### Exercise brief:
Please return only the lines from the one holding "bench: none [400,616,711,810]" through the one holding "plate: present [256,491,385,538]", exactly as they appear in the records below, both ends included.

Pixel coordinate boxes:
──────────────────────────────
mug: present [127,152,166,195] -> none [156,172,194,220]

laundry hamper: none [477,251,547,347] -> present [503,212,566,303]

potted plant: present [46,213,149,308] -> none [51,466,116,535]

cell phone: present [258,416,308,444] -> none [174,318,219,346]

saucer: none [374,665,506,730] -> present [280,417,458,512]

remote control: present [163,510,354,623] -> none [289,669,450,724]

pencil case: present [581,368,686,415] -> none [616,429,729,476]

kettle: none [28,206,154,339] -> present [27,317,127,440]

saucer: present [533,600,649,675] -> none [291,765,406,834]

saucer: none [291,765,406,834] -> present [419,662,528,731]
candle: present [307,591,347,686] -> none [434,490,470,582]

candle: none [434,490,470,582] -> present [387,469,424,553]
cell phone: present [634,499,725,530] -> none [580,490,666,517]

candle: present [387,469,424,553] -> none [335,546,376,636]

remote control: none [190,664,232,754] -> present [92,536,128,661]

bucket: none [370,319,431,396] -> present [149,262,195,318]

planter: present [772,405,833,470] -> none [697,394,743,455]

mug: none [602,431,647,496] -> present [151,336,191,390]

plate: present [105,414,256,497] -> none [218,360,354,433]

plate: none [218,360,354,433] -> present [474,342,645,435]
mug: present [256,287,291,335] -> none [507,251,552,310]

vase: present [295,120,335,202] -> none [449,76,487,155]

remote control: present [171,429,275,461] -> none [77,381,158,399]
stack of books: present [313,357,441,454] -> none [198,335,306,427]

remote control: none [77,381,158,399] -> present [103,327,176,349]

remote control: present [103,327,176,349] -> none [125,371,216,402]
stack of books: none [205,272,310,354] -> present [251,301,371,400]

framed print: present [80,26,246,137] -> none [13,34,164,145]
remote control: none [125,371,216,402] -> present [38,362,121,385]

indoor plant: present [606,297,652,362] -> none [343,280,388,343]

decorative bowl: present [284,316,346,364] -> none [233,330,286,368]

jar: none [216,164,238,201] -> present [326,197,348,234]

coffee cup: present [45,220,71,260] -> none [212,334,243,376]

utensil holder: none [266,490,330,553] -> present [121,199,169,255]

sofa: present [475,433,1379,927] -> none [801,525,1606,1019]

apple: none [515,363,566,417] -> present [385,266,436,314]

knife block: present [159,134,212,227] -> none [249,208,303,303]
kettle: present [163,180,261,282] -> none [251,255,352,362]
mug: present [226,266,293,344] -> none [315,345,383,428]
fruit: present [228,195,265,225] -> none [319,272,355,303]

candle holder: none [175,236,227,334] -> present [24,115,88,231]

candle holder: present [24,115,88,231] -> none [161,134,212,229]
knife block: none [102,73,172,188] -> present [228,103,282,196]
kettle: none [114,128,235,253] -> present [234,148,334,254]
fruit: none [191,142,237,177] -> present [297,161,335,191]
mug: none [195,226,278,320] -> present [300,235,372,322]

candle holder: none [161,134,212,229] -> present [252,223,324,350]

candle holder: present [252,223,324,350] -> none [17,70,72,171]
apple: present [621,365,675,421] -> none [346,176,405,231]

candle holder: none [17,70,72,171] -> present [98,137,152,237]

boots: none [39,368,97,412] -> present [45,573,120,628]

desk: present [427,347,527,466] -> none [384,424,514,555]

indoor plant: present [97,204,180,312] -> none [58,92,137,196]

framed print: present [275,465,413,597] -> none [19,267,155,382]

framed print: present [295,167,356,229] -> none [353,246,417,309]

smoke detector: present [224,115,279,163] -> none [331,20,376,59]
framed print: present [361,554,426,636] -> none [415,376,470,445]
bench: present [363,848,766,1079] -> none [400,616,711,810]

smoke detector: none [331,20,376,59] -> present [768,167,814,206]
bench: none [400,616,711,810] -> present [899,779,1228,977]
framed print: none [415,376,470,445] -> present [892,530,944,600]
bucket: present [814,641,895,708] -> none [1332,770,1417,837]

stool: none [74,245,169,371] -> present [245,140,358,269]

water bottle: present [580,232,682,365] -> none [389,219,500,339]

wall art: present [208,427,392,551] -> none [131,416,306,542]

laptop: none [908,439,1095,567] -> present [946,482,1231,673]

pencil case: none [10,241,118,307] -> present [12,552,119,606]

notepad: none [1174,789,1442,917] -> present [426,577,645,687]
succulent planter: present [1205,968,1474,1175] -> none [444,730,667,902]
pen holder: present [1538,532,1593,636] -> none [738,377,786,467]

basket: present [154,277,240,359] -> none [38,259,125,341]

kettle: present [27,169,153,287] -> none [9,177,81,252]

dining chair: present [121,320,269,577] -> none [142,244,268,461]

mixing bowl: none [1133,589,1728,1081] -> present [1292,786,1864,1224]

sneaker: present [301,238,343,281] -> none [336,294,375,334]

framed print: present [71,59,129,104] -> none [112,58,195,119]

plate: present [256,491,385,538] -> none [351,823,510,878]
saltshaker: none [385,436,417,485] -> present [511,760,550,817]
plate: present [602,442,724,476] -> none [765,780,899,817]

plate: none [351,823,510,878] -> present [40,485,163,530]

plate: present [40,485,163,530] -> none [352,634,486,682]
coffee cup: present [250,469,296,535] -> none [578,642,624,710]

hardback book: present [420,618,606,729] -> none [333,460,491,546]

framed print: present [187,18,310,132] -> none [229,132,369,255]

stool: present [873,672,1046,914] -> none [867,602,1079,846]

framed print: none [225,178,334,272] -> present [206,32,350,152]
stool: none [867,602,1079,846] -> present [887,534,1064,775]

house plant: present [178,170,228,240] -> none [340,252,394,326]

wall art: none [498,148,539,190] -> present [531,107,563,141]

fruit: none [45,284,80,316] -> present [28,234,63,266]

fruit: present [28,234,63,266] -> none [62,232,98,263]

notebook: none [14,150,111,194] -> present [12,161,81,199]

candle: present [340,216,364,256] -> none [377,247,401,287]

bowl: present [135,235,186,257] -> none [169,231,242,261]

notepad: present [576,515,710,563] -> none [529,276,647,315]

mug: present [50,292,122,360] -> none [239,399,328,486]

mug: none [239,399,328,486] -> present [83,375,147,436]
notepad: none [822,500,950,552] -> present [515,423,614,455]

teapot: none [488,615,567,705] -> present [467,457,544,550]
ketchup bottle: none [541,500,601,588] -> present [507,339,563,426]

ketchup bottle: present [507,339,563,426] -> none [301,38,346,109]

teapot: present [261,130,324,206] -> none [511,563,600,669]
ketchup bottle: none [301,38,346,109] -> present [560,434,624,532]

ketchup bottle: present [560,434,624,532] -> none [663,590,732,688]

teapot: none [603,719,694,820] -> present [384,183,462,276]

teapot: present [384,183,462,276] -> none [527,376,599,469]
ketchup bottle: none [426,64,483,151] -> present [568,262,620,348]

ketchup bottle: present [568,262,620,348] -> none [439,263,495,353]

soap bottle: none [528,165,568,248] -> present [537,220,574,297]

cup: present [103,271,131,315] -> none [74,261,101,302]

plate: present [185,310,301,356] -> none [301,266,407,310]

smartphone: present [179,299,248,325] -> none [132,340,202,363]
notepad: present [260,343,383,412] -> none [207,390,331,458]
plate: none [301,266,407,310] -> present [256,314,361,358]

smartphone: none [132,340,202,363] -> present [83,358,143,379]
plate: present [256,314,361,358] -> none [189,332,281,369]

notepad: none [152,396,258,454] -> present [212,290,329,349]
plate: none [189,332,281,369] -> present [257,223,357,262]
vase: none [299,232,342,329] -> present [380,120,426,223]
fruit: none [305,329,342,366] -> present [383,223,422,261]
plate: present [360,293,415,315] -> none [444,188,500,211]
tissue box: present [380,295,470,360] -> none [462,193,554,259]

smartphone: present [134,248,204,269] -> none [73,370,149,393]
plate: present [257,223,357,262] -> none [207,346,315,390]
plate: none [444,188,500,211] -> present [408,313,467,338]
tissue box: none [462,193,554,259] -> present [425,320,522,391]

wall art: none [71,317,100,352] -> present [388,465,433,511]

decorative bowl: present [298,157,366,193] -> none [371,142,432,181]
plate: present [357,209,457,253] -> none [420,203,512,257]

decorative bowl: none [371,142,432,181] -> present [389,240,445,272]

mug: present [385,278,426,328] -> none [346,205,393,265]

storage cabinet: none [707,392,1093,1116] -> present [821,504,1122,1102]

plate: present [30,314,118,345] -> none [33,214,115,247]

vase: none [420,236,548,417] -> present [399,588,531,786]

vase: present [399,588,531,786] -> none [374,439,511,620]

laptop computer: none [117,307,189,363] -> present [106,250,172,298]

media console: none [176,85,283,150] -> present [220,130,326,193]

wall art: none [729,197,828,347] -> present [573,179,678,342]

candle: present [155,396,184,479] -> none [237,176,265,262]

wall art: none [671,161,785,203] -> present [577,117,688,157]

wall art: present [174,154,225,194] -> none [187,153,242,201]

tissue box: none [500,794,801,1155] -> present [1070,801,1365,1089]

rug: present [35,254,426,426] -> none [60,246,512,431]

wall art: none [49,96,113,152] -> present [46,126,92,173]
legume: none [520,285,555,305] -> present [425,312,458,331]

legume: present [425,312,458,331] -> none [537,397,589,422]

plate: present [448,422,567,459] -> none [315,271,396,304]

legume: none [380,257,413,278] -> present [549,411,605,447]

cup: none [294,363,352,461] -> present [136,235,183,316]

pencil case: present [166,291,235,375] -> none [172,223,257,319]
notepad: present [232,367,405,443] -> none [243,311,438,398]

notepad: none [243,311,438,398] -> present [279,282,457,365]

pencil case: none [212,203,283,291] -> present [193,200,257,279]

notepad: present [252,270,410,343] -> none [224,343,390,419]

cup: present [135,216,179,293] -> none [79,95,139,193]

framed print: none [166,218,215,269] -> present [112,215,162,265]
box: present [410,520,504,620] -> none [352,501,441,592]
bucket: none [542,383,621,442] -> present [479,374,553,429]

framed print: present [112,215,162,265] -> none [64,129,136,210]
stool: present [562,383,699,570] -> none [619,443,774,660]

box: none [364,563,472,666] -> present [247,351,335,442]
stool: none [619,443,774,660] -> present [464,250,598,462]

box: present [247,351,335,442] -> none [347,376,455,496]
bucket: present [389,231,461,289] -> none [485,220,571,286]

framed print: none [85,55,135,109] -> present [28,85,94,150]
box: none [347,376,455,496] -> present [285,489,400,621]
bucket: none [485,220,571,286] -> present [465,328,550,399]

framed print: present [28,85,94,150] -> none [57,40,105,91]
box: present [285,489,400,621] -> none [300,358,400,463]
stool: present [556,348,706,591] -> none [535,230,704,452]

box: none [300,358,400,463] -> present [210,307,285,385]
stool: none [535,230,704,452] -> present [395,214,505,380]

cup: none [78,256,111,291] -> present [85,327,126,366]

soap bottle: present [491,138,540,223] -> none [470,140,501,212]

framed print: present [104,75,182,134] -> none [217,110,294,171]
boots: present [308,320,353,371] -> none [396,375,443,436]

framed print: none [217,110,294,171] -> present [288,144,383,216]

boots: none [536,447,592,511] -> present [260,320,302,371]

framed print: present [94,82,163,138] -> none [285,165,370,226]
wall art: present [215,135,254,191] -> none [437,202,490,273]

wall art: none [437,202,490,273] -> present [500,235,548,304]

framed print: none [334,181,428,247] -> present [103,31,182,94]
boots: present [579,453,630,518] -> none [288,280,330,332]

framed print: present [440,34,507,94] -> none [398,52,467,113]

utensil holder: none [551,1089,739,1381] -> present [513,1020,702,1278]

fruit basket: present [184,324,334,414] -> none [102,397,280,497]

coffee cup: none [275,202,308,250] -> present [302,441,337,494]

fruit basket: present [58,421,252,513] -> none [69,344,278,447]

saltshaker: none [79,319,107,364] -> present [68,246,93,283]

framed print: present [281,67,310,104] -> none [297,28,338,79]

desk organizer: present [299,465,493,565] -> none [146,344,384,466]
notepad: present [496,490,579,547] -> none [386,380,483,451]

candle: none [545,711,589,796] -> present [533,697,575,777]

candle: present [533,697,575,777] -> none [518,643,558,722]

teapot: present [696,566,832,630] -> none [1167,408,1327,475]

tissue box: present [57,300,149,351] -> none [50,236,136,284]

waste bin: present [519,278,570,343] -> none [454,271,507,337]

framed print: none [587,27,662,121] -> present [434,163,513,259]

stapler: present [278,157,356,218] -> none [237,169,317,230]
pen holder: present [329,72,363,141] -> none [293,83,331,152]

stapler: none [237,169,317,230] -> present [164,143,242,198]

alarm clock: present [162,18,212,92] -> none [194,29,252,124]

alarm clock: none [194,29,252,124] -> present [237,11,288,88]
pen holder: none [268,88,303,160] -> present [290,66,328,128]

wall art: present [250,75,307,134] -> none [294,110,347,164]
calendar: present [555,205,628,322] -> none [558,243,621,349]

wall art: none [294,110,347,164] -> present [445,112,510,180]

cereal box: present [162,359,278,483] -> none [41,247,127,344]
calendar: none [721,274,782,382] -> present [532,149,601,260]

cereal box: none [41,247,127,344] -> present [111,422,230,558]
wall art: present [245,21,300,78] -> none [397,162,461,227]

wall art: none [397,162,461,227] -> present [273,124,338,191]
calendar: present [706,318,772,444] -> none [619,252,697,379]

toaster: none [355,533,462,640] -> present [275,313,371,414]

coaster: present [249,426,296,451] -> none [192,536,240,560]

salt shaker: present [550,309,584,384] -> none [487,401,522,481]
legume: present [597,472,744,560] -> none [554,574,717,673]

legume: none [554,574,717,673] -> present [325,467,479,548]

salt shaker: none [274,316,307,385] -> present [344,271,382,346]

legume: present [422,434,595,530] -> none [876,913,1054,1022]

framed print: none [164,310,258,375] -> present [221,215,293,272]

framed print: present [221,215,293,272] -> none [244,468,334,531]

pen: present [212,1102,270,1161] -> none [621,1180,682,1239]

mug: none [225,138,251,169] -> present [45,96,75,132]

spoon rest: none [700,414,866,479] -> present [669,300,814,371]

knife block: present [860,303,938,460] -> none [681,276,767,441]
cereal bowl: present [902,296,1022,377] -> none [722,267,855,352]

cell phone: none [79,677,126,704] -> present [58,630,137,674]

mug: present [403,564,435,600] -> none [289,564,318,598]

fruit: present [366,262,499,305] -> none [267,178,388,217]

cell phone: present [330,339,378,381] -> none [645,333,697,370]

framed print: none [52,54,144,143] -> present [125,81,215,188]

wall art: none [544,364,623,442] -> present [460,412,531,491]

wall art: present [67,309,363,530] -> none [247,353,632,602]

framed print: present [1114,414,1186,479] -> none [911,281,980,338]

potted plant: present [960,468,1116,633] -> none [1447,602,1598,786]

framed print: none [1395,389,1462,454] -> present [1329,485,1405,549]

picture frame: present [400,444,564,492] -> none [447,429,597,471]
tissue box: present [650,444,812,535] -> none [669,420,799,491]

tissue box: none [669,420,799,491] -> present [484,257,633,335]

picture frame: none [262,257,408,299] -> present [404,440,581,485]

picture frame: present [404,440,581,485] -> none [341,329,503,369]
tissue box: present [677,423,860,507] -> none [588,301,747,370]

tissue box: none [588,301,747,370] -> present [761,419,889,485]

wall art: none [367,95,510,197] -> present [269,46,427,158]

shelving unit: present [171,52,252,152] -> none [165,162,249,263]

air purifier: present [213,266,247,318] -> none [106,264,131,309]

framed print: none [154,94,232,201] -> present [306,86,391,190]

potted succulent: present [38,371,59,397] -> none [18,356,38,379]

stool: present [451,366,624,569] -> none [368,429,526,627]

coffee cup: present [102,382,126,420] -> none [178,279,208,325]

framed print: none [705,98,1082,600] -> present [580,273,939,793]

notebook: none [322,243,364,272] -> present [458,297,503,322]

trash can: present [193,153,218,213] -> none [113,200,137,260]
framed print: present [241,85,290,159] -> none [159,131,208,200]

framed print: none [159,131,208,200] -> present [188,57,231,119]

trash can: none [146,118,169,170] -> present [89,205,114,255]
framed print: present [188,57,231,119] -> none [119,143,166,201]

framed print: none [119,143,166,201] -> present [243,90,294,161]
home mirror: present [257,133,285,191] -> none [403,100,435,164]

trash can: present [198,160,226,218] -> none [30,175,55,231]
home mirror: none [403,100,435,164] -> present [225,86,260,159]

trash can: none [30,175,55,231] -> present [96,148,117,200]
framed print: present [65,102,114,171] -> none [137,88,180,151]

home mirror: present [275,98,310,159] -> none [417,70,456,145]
──────────────────────────────
### Solution for this problem:
bench: none [400,616,711,810] -> present [899,779,1228,977]
framed print: none [415,376,470,445] -> present [892,530,944,600]
bucket: present [814,641,895,708] -> none [1332,770,1417,837]

stool: none [74,245,169,371] -> present [245,140,358,269]

water bottle: present [580,232,682,365] -> none [389,219,500,339]

wall art: present [208,427,392,551] -> none [131,416,306,542]

laptop: none [908,439,1095,567] -> present [946,482,1231,673]

pencil case: none [10,241,118,307] -> present [12,552,119,606]

notepad: none [1174,789,1442,917] -> present [426,577,645,687]
succulent planter: present [1205,968,1474,1175] -> none [444,730,667,902]
pen holder: present [1538,532,1593,636] -> none [738,377,786,467]

basket: present [154,277,240,359] -> none [38,259,125,341]

kettle: present [27,169,153,287] -> none [9,177,81,252]

dining chair: present [121,320,269,577] -> none [142,244,268,461]

mixing bowl: none [1133,589,1728,1081] -> present [1292,786,1864,1224]

sneaker: present [301,238,343,281] -> none [336,294,375,334]

framed print: present [71,59,129,104] -> none [112,58,195,119]

plate: present [256,491,385,538] -> none [351,823,510,878]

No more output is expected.